No siempre, la visión del mundo, fue tan pesimista como la nuestra. En la antigua Grecia el filósofo Demócrito, aquel que sólo por la observación del mundo concibió la idea de que la materia está formada por átomos, fue conocido por el hecho de que siempre se reía de todo, de los demás, del mundo y, principalmente, de sí mismo. Convencidos sus conciudadanos de su locura, le pidieron al médico Hipócrates que lo diagnósticara, diciendo, después de hablar con él, que hombre más cuerdo no había conocido jamás. Algunas de las ideas de Demócrito, son:
«Quien quiera ser feliz no debe ocuparse de muchos asuntos, ni en lo público ni en lo privado, ni elegir actividades que excedan su propia capacidad, y en caso de que la suerte se le ponga a uno enfrente y lo lleve demasiado lejos, debe uno de tener la valentía de renunciar y no tratar de llegar más allá de sus posibilidades, pues una empresa mesurada es una gran empresa… La medicina sana las enfermedades del cuerpo, mas la sabiduría libera al alma de padecimientos… Somos un mundo en miniatura… Ni en el cuerpo ni en las riquezas hallan los hombres su felicidad, sino en la integridad y la cordura… Es amor justo desear sin arrogancia las cosas bellas… Es arrogancia hablar de todo y no querer oír nada… En realidad nada sabemos, pues la verdad se halla en lo profundo… Una vida sin fiestas es un largo camino sin posadas.»

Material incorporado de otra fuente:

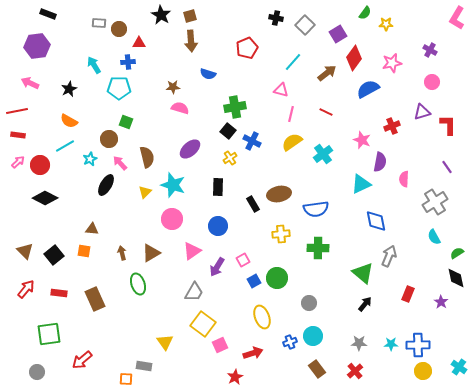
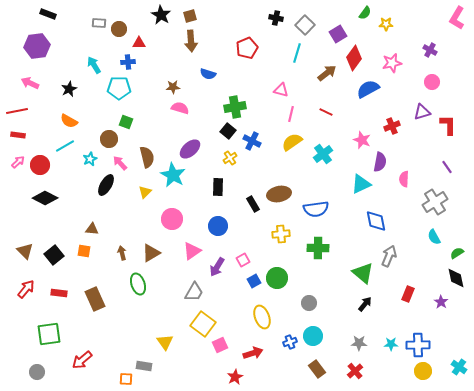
cyan line at (293, 62): moved 4 px right, 9 px up; rotated 24 degrees counterclockwise
cyan star at (173, 185): moved 10 px up; rotated 10 degrees clockwise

Demócrito es el filósofo que ríe por todo y Heráclito, aquel que dijo que nadie se baña dos veces en el mismo río, es el filósofo que se aflige por todo. ¿A cuál de los dos nos parecemos? Del primero decían que estaba loco y del segundo, que estaba enfermo, sin embargo, ellos fueron alguien en tanto que vivieron de acuerdo a su filosofía y no a ideologías políticamente correctas como a las que nosotros nos exponemos diariamente y que no sólo nos anulan como individuos, sino que nos privan de la oportunidad de sufrir, lo cual es necesario para madurar. ¿Nos preocupa la muerte? Echémonos a reír. ¿Vivimos en la monotonía, en el sinsentido, en la ausencia del placer? Echémonos a reír porque lo cierto es que todos, aunque lo neguemos, vivimos entregados a la misma incertidumbre y así como la muerte puede resumirse a “la vida sigue”, la vida puede reducirse a decir, como Demócrito, que sólo nos queda reír.